■ **Exercise directions**
Count, please, the lines in the listing below that contain "tail", and reply with the count only.

■ **Entries shown**
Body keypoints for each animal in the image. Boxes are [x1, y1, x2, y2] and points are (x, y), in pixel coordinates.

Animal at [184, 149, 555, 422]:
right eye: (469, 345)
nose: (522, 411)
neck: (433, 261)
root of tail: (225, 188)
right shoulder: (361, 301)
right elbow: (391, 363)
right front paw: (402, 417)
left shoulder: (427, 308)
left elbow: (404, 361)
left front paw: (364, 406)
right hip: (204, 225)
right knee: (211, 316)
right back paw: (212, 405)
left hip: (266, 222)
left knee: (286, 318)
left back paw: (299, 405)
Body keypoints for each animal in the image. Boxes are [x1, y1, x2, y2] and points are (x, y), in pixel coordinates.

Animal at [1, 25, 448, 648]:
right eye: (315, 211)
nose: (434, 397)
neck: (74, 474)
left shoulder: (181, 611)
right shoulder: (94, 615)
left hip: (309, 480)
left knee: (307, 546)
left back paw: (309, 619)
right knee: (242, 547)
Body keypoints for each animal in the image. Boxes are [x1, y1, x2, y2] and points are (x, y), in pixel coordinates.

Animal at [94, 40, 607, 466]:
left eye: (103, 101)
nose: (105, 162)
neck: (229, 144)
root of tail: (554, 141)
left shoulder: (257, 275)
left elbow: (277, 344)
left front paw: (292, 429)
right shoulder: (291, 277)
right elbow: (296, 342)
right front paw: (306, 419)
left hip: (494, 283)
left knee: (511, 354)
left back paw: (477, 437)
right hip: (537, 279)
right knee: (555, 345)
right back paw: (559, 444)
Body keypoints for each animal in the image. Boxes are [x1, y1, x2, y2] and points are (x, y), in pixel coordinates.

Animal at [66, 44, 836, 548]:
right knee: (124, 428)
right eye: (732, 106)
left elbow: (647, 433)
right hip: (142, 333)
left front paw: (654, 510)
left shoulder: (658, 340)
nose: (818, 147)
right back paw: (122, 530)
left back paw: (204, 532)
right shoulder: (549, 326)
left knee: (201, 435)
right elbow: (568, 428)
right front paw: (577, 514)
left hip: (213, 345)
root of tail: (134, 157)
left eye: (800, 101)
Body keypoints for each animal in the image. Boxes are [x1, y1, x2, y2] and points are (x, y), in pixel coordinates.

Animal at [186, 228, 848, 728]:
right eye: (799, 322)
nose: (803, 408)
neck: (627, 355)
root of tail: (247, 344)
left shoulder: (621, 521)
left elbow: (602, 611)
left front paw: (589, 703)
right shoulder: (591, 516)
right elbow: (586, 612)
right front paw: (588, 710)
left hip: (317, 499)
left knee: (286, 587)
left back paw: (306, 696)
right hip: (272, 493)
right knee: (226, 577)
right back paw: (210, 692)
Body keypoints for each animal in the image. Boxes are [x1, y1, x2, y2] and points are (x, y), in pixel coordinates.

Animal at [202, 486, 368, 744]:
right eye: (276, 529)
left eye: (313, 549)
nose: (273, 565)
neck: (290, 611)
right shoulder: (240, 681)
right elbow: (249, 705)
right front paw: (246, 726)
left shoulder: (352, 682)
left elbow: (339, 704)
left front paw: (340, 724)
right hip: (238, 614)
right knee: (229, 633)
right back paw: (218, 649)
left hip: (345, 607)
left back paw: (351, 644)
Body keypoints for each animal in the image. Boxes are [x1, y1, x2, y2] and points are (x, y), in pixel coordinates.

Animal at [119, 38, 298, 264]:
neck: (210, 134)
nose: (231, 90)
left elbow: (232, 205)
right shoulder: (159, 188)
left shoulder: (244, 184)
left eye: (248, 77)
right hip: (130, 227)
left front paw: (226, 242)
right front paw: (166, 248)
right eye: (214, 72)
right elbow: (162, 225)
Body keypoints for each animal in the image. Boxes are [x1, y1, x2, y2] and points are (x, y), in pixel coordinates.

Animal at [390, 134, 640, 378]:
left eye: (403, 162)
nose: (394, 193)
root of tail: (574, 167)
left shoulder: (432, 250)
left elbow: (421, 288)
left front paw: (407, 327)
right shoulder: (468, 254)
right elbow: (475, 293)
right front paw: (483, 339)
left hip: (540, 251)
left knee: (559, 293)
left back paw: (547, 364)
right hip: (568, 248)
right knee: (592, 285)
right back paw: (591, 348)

■ **Answer box**
5